Friday, March 18, 2011
Panic Room Movie Review
I’ve said recently in relation to The Social Network that director David Fincher is a talent I’ve been following closely since his second feature film Seven. He is one of the most original and unique directors of genre films working in Hollywood. Whether it’s the science-fiction horror of Alien 3 or the detective thriller of Zodiac, Fincher imbues each of his films with a distinctive visual style. You’ll never doubt that you’re watching one of his films.
Fincher has also been one of the best filmmakers at employing digital effects to enhance his stories, rather than as a means of shorthand. He uses CGI in places you’d never imagine. I was stunned to discover how much of Zodiac was shot against green screen. The seams are invisible. Although he employed a great deal of CGI in Fight Club it was Panic Room where it became obvious how much he relied on it. Most of the camera set ups and movements would not be physically possible without digital tricks.
Panic Room has the narrative feel of a short story. It’s tight and compact and employs the Aristotelian unities of time, place, and action. It takes five characters and locks them into a massive New York townhouse for most of the film’s running time.
Jodie Foster is Meg Altman. Recently separated from her philandering husband, she moves into the new house with her daughter, Sarah, played by a young very pre-Twilight Kristen Stewart, who was already displaying fine acting talent at age 12. Watching this now I’m not surprised at all that she has become a successful actress.
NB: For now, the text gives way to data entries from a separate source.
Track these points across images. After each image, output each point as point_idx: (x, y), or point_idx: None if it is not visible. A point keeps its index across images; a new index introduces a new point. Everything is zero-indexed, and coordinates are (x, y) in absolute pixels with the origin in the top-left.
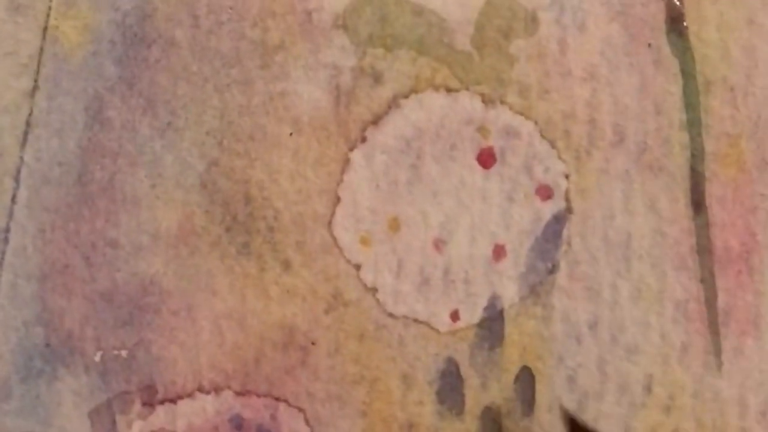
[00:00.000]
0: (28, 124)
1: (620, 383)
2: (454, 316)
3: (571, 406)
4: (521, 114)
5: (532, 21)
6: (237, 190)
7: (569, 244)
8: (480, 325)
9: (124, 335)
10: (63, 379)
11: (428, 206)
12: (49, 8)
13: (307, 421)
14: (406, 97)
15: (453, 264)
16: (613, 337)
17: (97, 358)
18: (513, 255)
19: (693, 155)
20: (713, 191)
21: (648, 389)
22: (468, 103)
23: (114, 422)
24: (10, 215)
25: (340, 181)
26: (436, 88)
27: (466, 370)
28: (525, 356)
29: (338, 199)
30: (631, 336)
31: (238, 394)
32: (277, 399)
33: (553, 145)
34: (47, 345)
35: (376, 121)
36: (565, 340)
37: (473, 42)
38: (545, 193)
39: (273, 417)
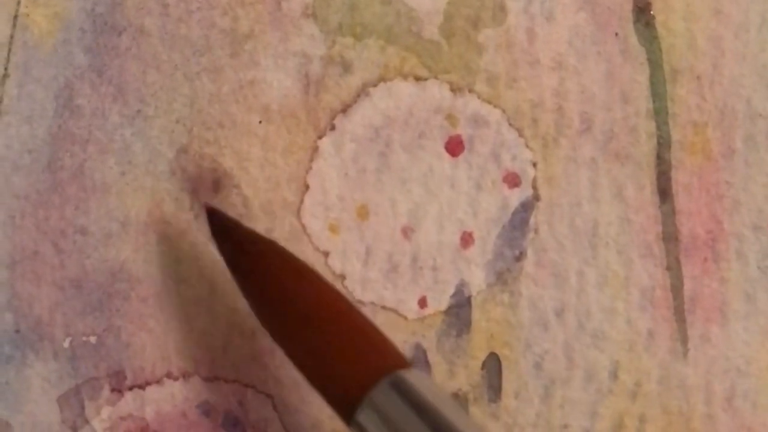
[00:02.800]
0: None
1: (587, 370)
2: (422, 302)
3: (538, 392)
4: (489, 102)
5: (501, 10)
6: (206, 178)
7: (536, 231)
8: (447, 311)
9: (93, 322)
10: (32, 365)
11: (397, 194)
12: None
13: (274, 407)
14: (374, 85)
15: (421, 251)
16: (580, 323)
17: (66, 345)
18: (481, 242)
19: (659, 143)
20: (679, 179)
21: (614, 376)
22: (436, 91)
23: (83, 408)
24: None
25: (309, 169)
26: (405, 77)
27: (433, 356)
28: (492, 343)
29: (307, 187)
30: (597, 323)
31: (207, 380)
32: (245, 385)
33: (520, 133)
34: (17, 331)
35: (345, 109)
36: (532, 327)
37: (442, 31)
38: (513, 180)
39: (241, 403)
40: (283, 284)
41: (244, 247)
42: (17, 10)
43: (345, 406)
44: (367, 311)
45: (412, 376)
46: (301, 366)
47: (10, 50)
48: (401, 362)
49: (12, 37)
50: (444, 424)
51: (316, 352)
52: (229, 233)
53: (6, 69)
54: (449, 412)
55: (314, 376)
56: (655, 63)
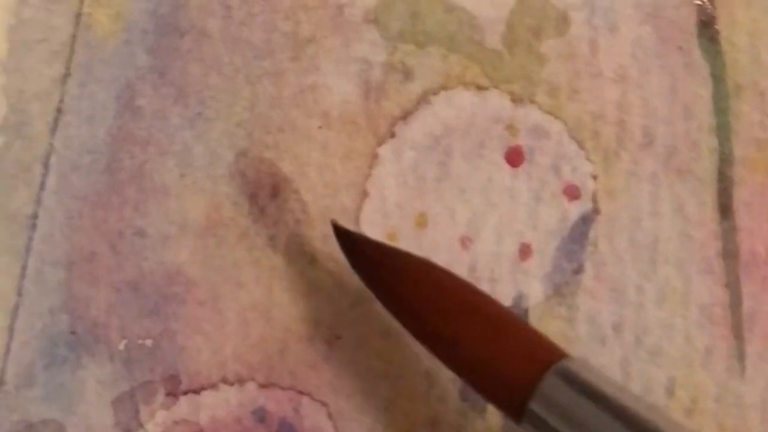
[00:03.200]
0: (58, 110)
1: (643, 385)
2: None
3: None
4: (550, 113)
5: (564, 21)
6: (265, 182)
7: (595, 245)
8: None
9: (149, 324)
10: (87, 367)
11: (456, 203)
12: None
13: (330, 416)
14: (435, 93)
15: (479, 262)
16: (638, 338)
17: (122, 347)
18: (539, 254)
19: (721, 159)
20: (741, 196)
21: (671, 392)
22: (497, 101)
23: (137, 411)
24: (39, 202)
25: (368, 176)
26: (466, 86)
27: None
28: None
29: (366, 194)
30: (655, 338)
31: (262, 386)
32: (301, 392)
33: (581, 145)
34: (72, 332)
35: (405, 116)
36: (589, 341)
37: (504, 40)
38: (573, 193)
39: (296, 410)
40: (430, 297)
41: (381, 264)
42: (80, 9)
43: (515, 402)
44: None
45: (577, 364)
46: (465, 372)
47: (72, 49)
48: (561, 352)
49: (74, 36)
50: (617, 406)
51: (479, 355)
52: (361, 251)
53: (68, 68)
54: (619, 394)
55: (480, 379)
56: (718, 78)
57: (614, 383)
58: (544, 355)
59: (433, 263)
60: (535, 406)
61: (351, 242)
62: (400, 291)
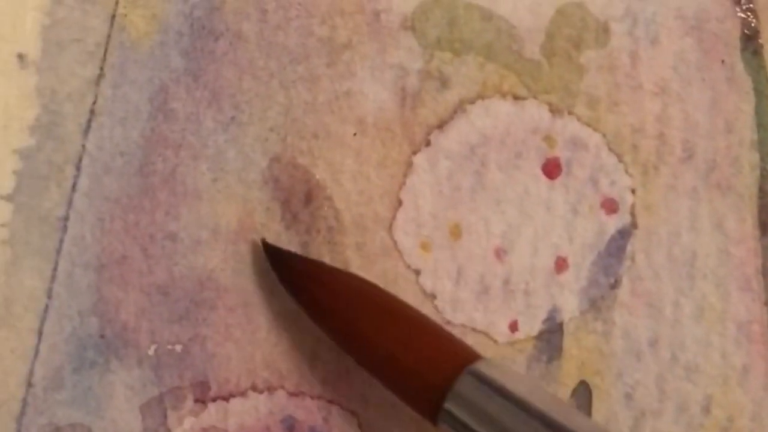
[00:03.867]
0: (92, 112)
1: (679, 402)
2: (513, 326)
3: (627, 423)
4: (589, 125)
5: (604, 32)
6: (298, 189)
7: (633, 259)
8: (539, 337)
9: (179, 330)
10: (116, 372)
11: (491, 214)
12: None
13: (360, 426)
14: (472, 102)
15: (514, 274)
16: (674, 355)
17: (151, 352)
18: (575, 268)
19: (762, 175)
20: None
21: (707, 410)
22: (535, 111)
23: (165, 417)
24: (70, 203)
25: (402, 185)
26: (503, 95)
27: None
28: (583, 371)
29: (400, 203)
30: (691, 355)
31: (292, 394)
32: (331, 402)
33: (620, 158)
34: (101, 336)
35: (441, 125)
36: (625, 357)
37: (543, 50)
38: (610, 206)
39: (326, 420)
40: (347, 304)
41: (302, 274)
42: (115, 10)
43: (431, 403)
44: (457, 333)
45: (490, 365)
46: (382, 374)
47: (106, 50)
48: (476, 355)
49: (109, 36)
50: (529, 405)
51: (395, 357)
52: (285, 264)
53: (102, 69)
54: (531, 394)
55: (397, 381)
56: (761, 92)
57: (528, 383)
58: (459, 357)
59: (355, 275)
60: (450, 406)
61: (278, 257)
62: (321, 297)
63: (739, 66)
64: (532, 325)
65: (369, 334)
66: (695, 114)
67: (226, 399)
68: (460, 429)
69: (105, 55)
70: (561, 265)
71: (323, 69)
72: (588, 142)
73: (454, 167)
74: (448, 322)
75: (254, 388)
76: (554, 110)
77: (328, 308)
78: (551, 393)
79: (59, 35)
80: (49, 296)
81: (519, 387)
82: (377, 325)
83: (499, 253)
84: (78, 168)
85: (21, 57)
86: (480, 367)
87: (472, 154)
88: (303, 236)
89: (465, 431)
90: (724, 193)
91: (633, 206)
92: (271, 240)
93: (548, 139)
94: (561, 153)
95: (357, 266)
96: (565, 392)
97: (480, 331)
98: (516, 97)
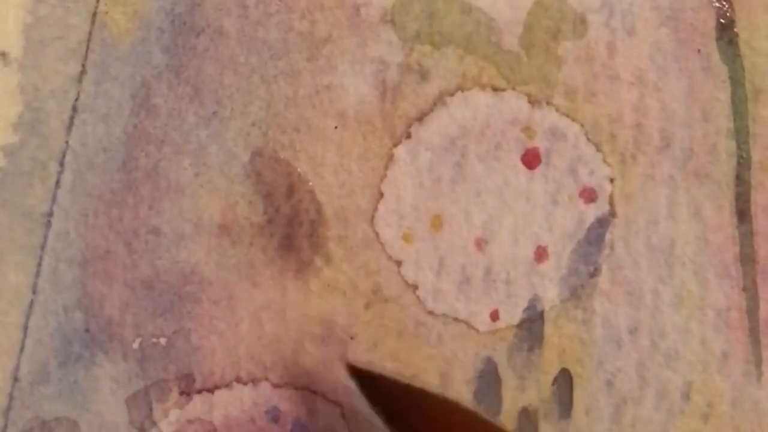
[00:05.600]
0: (74, 109)
1: (659, 389)
2: (494, 315)
3: (609, 410)
4: (567, 116)
5: (581, 23)
6: (281, 182)
7: (612, 248)
8: (519, 325)
9: (163, 323)
10: (101, 365)
11: (471, 205)
12: None
13: (343, 416)
14: (452, 94)
15: (494, 264)
16: (654, 342)
17: (136, 345)
18: (555, 257)
19: (739, 163)
20: (759, 200)
21: (687, 396)
22: (514, 102)
23: (151, 410)
24: (54, 199)
25: (383, 177)
26: (483, 87)
27: (504, 370)
28: (564, 359)
29: (381, 195)
30: (671, 342)
31: (276, 386)
32: (315, 392)
33: (598, 148)
34: (86, 330)
35: (421, 117)
36: (605, 344)
37: (521, 42)
38: (589, 196)
39: (310, 411)
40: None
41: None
42: (96, 7)
43: None
44: (438, 323)
45: None
46: None
47: (88, 47)
48: None
49: (90, 34)
50: None
51: None
52: (380, 388)
53: (84, 66)
54: None
55: None
56: (737, 81)
57: None
58: None
59: (446, 397)
60: None
61: (369, 381)
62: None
63: (715, 55)
64: (513, 314)
65: None
66: (672, 103)
67: (210, 391)
68: None
69: (87, 52)
70: (541, 254)
71: (304, 63)
72: (566, 132)
73: (435, 159)
74: (430, 313)
75: (239, 380)
76: (533, 101)
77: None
78: None
79: (41, 33)
80: (34, 292)
81: None
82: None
83: (480, 244)
84: (61, 164)
85: (3, 55)
86: None
87: (452, 145)
88: (286, 229)
89: None
90: (702, 181)
91: (611, 195)
92: (253, 233)
93: (527, 130)
94: (540, 143)
95: (340, 258)
96: (546, 380)
97: (461, 321)
98: (495, 89)
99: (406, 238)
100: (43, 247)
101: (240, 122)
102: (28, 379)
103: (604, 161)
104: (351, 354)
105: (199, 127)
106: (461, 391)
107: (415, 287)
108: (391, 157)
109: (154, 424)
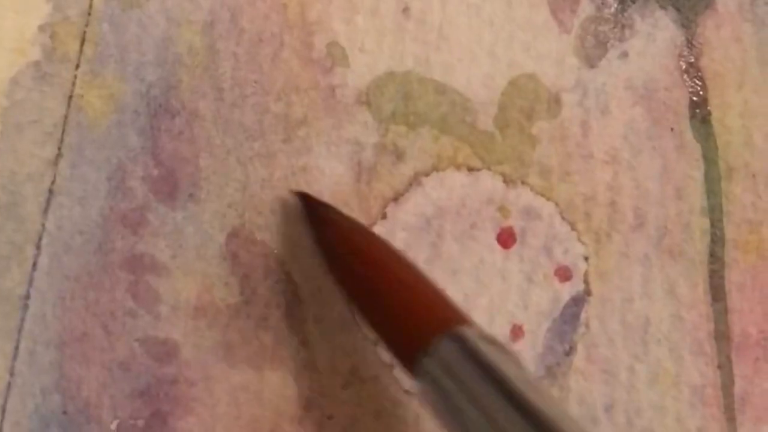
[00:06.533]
0: (50, 192)
1: None
2: None
3: None
4: (542, 195)
5: (555, 103)
6: (257, 264)
7: (587, 326)
8: None
9: (140, 405)
10: None
11: (447, 284)
12: (75, 77)
13: None
14: (427, 175)
15: None
16: (629, 420)
17: (114, 427)
18: (531, 335)
19: (713, 241)
20: (733, 277)
21: None
22: (489, 182)
23: None
24: (31, 282)
25: None
26: (458, 167)
27: None
28: None
29: None
30: (647, 420)
31: None
32: None
33: (573, 227)
34: (64, 412)
35: (397, 198)
36: (581, 422)
37: (496, 122)
38: (564, 274)
39: None
40: (366, 255)
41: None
42: (72, 91)
43: (410, 354)
44: (415, 402)
45: (476, 333)
46: (376, 321)
47: (63, 130)
48: (465, 319)
49: (66, 117)
50: (500, 378)
51: (387, 306)
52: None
53: (60, 149)
54: (507, 369)
55: (386, 330)
56: (710, 160)
57: (510, 362)
58: (448, 319)
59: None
60: (427, 362)
61: (313, 208)
62: (340, 246)
63: (688, 134)
64: None
65: (377, 279)
66: (646, 182)
67: None
68: (433, 387)
69: (63, 135)
70: (517, 332)
71: (279, 145)
72: (541, 211)
73: (411, 239)
74: (407, 392)
75: None
76: (508, 181)
77: (344, 253)
78: (534, 376)
79: (17, 117)
80: (12, 374)
81: (496, 359)
82: (386, 273)
83: None
84: (38, 247)
85: None
86: (464, 332)
87: (428, 225)
88: (262, 310)
89: (437, 390)
90: (676, 259)
91: (586, 273)
92: (230, 314)
93: (502, 209)
94: (515, 222)
95: (317, 338)
96: None
97: None
98: (470, 169)
99: None
100: (20, 329)
101: (216, 204)
102: None
103: (579, 240)
104: None
105: (176, 209)
106: None
107: (392, 367)
108: None
109: None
On their first night they are the victims of a home invasion perpetrated by Junior (Jared Leto), Burnham (Forest Whitaker) and Raoul (Dwight Yoakam). Meg and Sarah lock themselves into the titular impregnable safe room. What they don’t realize is that the house belonged to Junior’s uncle and they’re there to steal several million dollars in bearer bonds from the floor safe – in the panic room.
Once the women are stowed away in the safe room the conflict divides two ways. There are the three thieves against the two women as they try to devise a way either to get into the room or get them to come out. Then there’s Meg’s problem, only alluded to, with enclosed spaces as well as Sarah’s diabetes which requires she receive insulin injections. The panic room has a separate phone line, but it hasn’t been connected, and her cell phone is in the bedroom.
Apart from an opening and a closing scene outside, the entire film takes place within the walls of the house. Fincher is great at creating dark and broody moods in his films and here he gets some assistance from the cinematographer Conrad W. Hall, son of the great Conrad L. Hall (Darius Khondji is also credited, but he left the production after two weeks) building and lighting the large interior space of the townhouse so that it feels claustrophobic, but keeping the panic room brightly lit, if a bit peeked from the pale fluorescents.
The screenplay by David Koepp establishes a third area of conflict is established between the thieves themselves as Raoul, the wild card, was brought in by Junior without Burnham’s knowledge. We learn Burnham is a family man who needs the money to save his house. Junior made a mistake in his calculations and thought the house would be empty. Burnham doesn’t want to hurt anyone. He especially doesn’t want to go to prison for 30 years. Raoul is the guy who wears a ski mask and brought along a gun. He’s obviously bad news and you just know with a guy like him around it’s not going to end well.
What Fincher does really well from early in the film is create a great sense of space within the apartment. When Meg goes to look at the house we see it in the daytime and brightly lit. The characters’ movement through the space establishes where the various rooms are in relation to one another. This is reinforced later when we see Junior and Burnham trying to enter from the outside. As they move around outside the camera stays inside and observes from within. The camera then moves in a continuous fluid shot (heavily aided by digital effects) throughout the building, passing through walls and coffee pots, entering keyholes, tying together all the rooms so you feel like it’s a real space that people can move around in. It’s important later to understand the layout of the building as Meg watches the movements of the three men on security cameras. This way she knows and we know how much time she has when she needs to leave the panic room to get her cell phone, for example.
This is a well-crafted and effective thriller, greatly aided by an evocative Howard Shore score. Shore is no stranger to thrillers (he scored The Silence of the Lambs as well as most, if not all, of David Cronenberg’s films) and his music here builds the tension of the narrative without ever stepping on its toes. I think I appreciate Panic Room a lot more now than I did at first. Now that Fincher has a much greater body of work to examine, it’s nice to go back and see him engaged in pure and simple filmmaking as storytelling without any eyes toward a prize during awards season. Not to suggest that I don’t think The Social Network is an excellent movie, but I think once a director gets a taste of awards glory, it has a tendency to flavor everything he does after that. So it’s nice to go back and enjoy their more modest enterprises once in a while.